A baby was also safely delivered during the program.
The city provided this statement to FOX4:
For the past few weeks, our service providers have been working with clients in hotels, preparing for today by helping them secure other accommodations, including using existing shelters and moving in with family and friends. As of yesterday, more than 200 shelter beds were available at City Union Mission for single males and there were rooms there for families and single females. This doesn’t include beds available at existing shelters. The city also secured 30 apartments in a 55+ senior living facility.
As far as moving forward:
Affordable housing is an important part of the work to help those currently experiencing homelessness and to prevent others from becoming homeless. The City Manager has created a draft of a strategic plan to create more affordable housing. The public is invited to read the draft of “A Vision for Housing” and provide comments and feedback: https://www.kcmo.gov/city-hall/housing
The plan includes the goal of creating 10,000 affordable housing units (homes, apartments) in the next five years using a combination of strategies including tiny home communities, $1 Land Bank homes and existing city vacant lots all while bringing the unhoused and housing insecure population to the table to create solutions.
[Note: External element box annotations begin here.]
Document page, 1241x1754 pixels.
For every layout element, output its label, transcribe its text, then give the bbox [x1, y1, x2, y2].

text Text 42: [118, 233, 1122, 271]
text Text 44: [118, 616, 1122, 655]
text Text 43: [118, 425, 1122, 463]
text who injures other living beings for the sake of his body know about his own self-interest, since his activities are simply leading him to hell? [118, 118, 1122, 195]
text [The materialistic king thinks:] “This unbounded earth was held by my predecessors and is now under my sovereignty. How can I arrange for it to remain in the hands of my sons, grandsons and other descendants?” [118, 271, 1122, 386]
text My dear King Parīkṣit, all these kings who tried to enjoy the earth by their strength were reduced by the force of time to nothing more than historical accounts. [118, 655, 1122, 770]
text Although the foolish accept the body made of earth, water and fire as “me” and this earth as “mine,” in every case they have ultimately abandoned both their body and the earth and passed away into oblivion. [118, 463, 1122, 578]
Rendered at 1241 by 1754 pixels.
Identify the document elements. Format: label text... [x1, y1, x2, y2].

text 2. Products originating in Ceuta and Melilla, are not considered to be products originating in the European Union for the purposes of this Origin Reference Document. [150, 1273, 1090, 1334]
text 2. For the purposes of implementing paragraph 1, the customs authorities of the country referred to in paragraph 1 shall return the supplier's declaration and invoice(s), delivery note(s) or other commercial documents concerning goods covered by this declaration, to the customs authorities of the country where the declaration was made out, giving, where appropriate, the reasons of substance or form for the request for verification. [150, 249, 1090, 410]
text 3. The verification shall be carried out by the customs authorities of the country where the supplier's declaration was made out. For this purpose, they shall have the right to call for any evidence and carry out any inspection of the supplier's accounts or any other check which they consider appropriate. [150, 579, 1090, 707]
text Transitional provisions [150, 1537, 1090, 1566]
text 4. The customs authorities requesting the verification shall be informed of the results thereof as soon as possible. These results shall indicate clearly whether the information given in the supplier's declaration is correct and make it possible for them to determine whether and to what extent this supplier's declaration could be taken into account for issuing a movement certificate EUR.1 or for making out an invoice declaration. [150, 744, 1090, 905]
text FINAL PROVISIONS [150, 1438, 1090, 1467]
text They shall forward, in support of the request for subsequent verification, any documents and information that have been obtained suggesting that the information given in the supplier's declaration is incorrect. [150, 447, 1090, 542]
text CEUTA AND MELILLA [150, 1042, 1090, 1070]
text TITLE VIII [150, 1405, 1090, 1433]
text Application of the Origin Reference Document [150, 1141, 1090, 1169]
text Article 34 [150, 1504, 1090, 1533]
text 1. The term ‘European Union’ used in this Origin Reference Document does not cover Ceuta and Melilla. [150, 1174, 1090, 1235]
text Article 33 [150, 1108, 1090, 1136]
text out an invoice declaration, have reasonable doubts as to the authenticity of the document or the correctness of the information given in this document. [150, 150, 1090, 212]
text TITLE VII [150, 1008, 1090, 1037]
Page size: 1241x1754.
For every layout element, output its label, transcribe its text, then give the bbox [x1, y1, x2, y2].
Also – We currently have a contract before a city council committee that would appropriate money to create a “tiny homes” village with full social services onsite. It’s called “Verge”. These would be pallet-style homes. The first phase would provide 200 beds for emergency transitional housing for the unhoused community.
In addition to addressing immediate and urgent needs, the City Council has been working on polices:
The City Council approved new legal requirements for developers to include affordable housing units or offset the lack of affordable units by paying into the housing trust fund.
The City Council created the Houseless Task Force. The task force, comprised of councilmembers and advocates for the unhoused, will develop ways the city can best partner with the community to resolve homelessness issues.
Plus, the newly creating Department of Housing and Community Development has dedicated resources and staffing to support tenant advocacy, homelessness prevention and support, affordable housing preservation and creation and overall community development.
Honestly, the city feels very proud of the efforts in the last 90 days.